■ **Task details**:
Reproduce the text of the rows below word for word, omitting the pictures.

=== Data listing ===

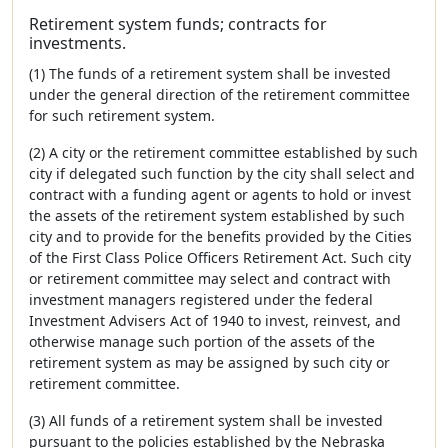
Retirement system funds; contracts for
investments.
(1) The funds of a retirement system shall be invested
under the general direction of the retirement committee
for such retirement system.
(2) A city or the retirement committee established by such
city if delegated such function by the city shall select and
contract with a funding agent or agents to hold or invest
the assets of the retirement system established by such
city and to provide for the benefits provided by the Cities
of the First Class Police Officers Retirement Act. Such city
or retirement committee may select and contract with
investment managers registered under the federal
Investment Advisers Act of 1940 to invest, reinvest, and
otherwise manage such portion of the assets of the
retirement system as may be assigned by such city or
retirement committee.
(3) All funds of a retirement system shall be invested
pursuant to the policies established by the Nebraska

===

■ **Answer for this exercise**:
Retirement system funds; contracts for
investments.
(1) The funds of a retirement system shall be invested
under the general direction of the retirement committee
for such retirement system.
(2) A city or the retirement committee established by such
city if delegated such function by the city shall select and
contract with a funding agent or agents to hold or invest
the assets of the retirement system established by such
city and to provide for the benefits provided by the Cities
of the First Class Police Officers Retirement Act. Such city
or retirement committee may select and contract with
investment managers registered under the federal
Investment Advisers Act of 1940 to invest, reinvest, and
otherwise manage such portion of the assets of the
retirement system as may be assigned by such city or
retirement committee.
(3) All funds of a retirement system shall be invested
pursuant to the policies established by the Nebraska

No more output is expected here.